Breaking Bond: Area family says they're being terrorized by 20-year-old man out on three felony bonds

"When someone makes him angry or things don't go his way, he gets very violent," said a woman who doesn't want to be identified so we will refer to her as Sue.

Sue is referring to 20-year-old Nashon Lecarl Kelly.

On April 23, Kelly was given two felony bonds for aggravated assault with a family member and tampering with evidence.

230th Criminal District Court Judge Chris Morton granted Kelly those bonds.

His bond conditions include wearing an ankle monitor and house arrest. He didn't do that but that didn't stop Judge Morton from giving Kelly another felony bond for another aggravated assault on July 6.

"Now he's out on not one, not two, but three felony bonds of which two would be classified as violent," said Andy Kahan with Crime Stoppers.

"Very upset about that," Sue said. "You're giving him the opportunity to hurt an innocent person or hurt me or my family."


Here's Kelly in a surveillance store video. Before it all ends, Kelly attacks two men with brass knuckles. One of the men attacked is Sue's son.

"I have to fear for my family," she said. "I can't even go to the grocery store, I have to be protected."

Sue says Kelly fired 13 gunshots into her home.

Thanks to Judge Morton she says she and her family are living in fear.

"Why aren't you doing your job? Why aren't you making some of these repeat felons follow their bond conditions," said Sue.

"What kind of knucklehead is going to tell the whole world that he's basically committed a felony," said Kahan.

That would be Kelly.
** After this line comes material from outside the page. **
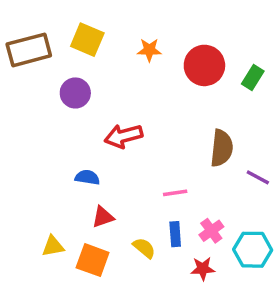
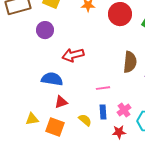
blue semicircle: (87, 177) -> (52, 79), size x1.5

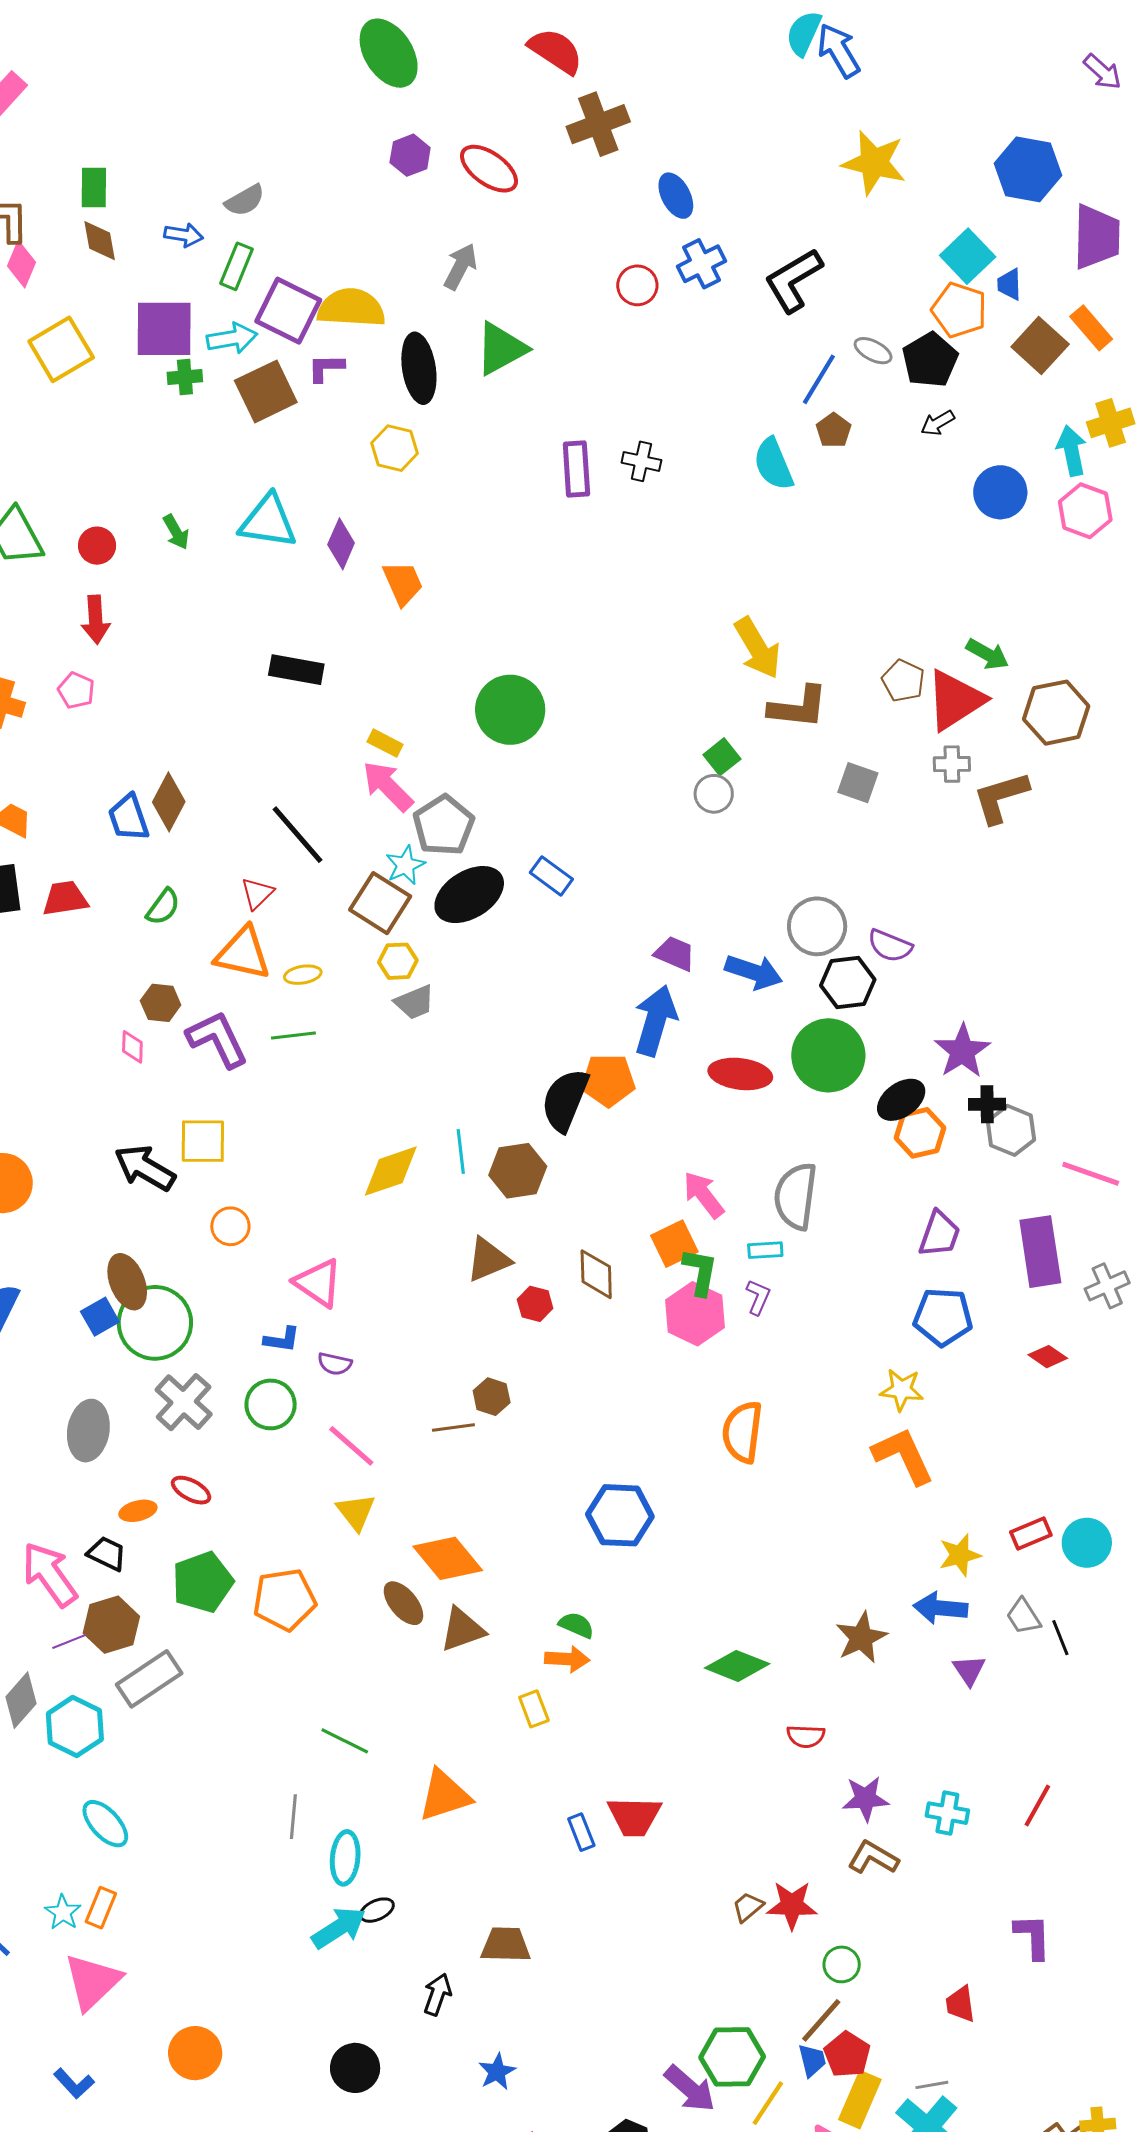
He bragged about the assaults in the store on Snapchat right after it happened.


On October 21, the DAs office filed a motion to revoke Kelly's bonds calling him a danger to the community.
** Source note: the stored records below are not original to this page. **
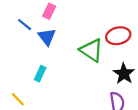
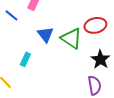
blue triangle: (47, 37) -> (45, 34), moved

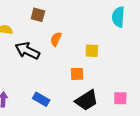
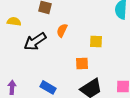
black arrow: (27, 51) -> (35, 41), turned -60

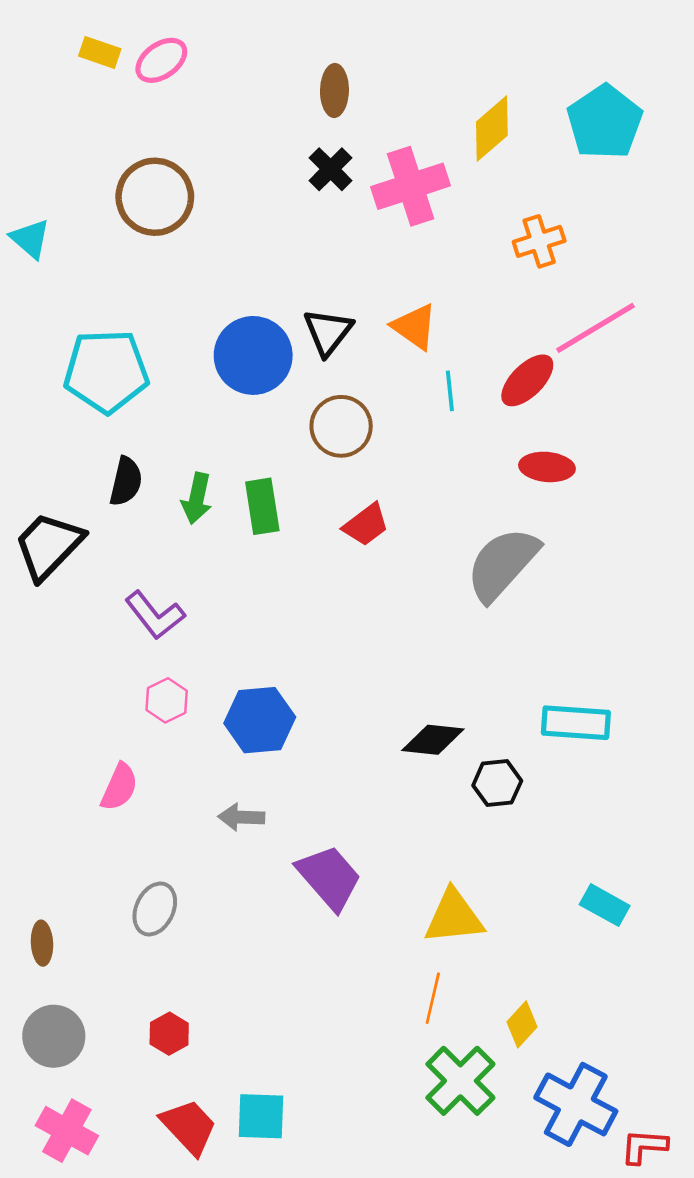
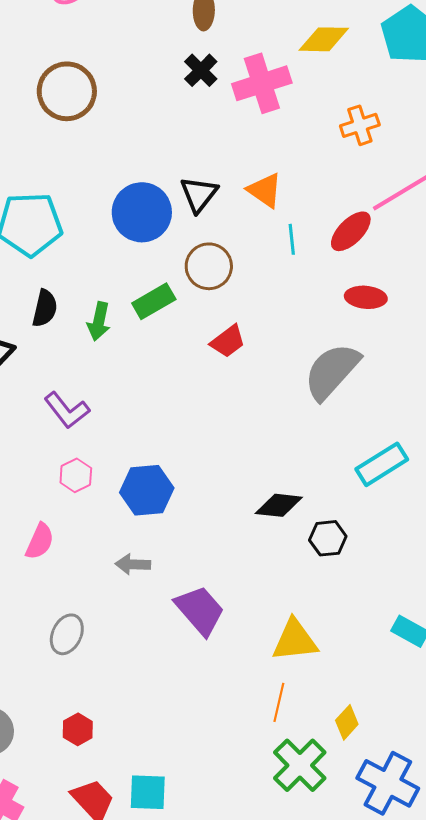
yellow diamond: (492, 129) -> (324, 39), turned 42
green rectangle: (262, 506) -> (154, 301), moved, turned 69
cyan rectangle: (576, 723) -> (382, 464), moved, turned -36

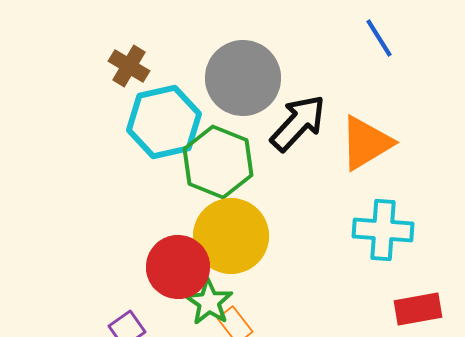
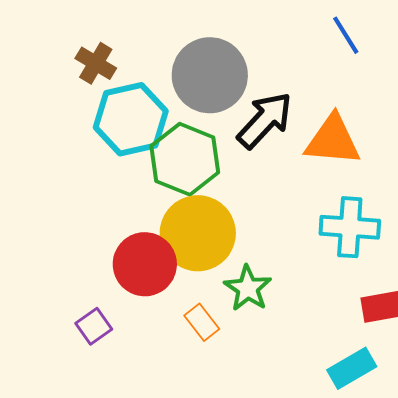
orange triangle: (366, 143) -> (333, 140), turned 36
green star: (209, 302) -> (248, 288), moved

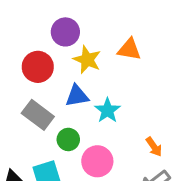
Judge Morton didn't sign it but Kelly picked up another aggravated assault with a deadly weapon charge.

"On November 3, when the court called out his name, Mr. Kelly wasn't there period," Kahan said.
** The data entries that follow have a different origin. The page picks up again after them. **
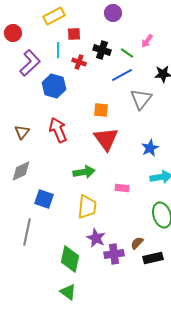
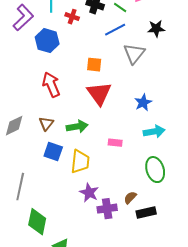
brown triangle: (22, 132) -> (46, 124), moved
blue square: (44, 199) -> (53, 152), moved
green diamond: (70, 259) -> (37, 222), moved

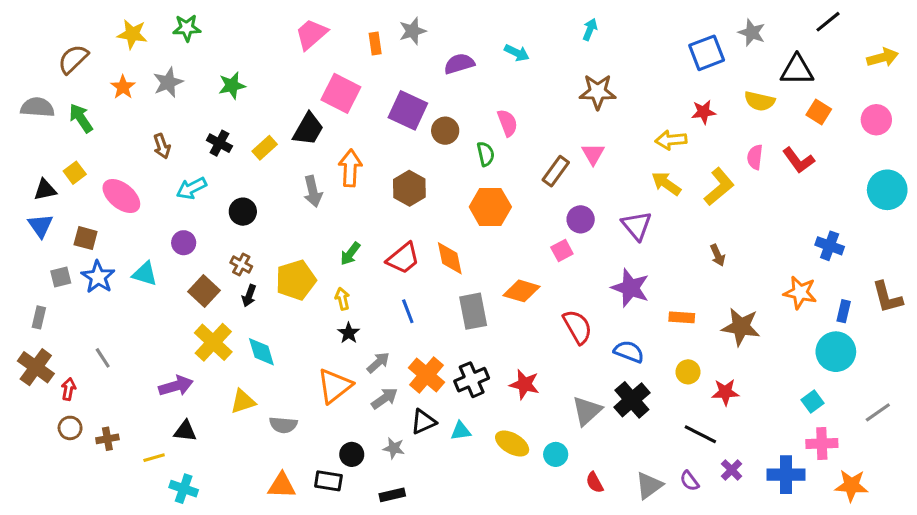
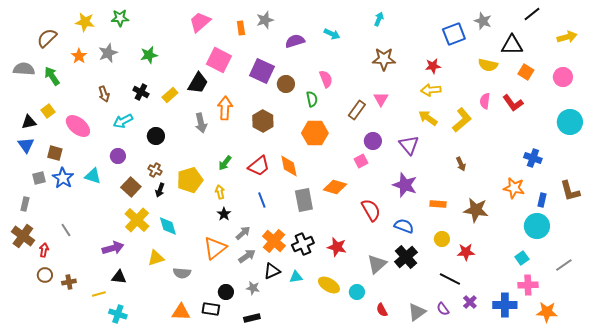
red star: (704, 112) -> (433, 66), moved

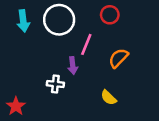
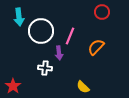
red circle: (110, 15) -> (102, 12), moved
white circle: (59, 20) -> (41, 31), moved
yellow semicircle: (109, 98) -> (83, 87), moved

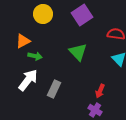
In another Breaking Bond report, we told you how Judge Chris Morton gave Jesus Gallegos five bonds in just a one year period. Now he's charged in the murder of his girlfriend Rita Acosta.

Instead of just ignoring our calls, Judge Morton, will you at least explain why you think allowing defendants to remain out on bond, even when they violate the conditions of their bonds, is a good idea?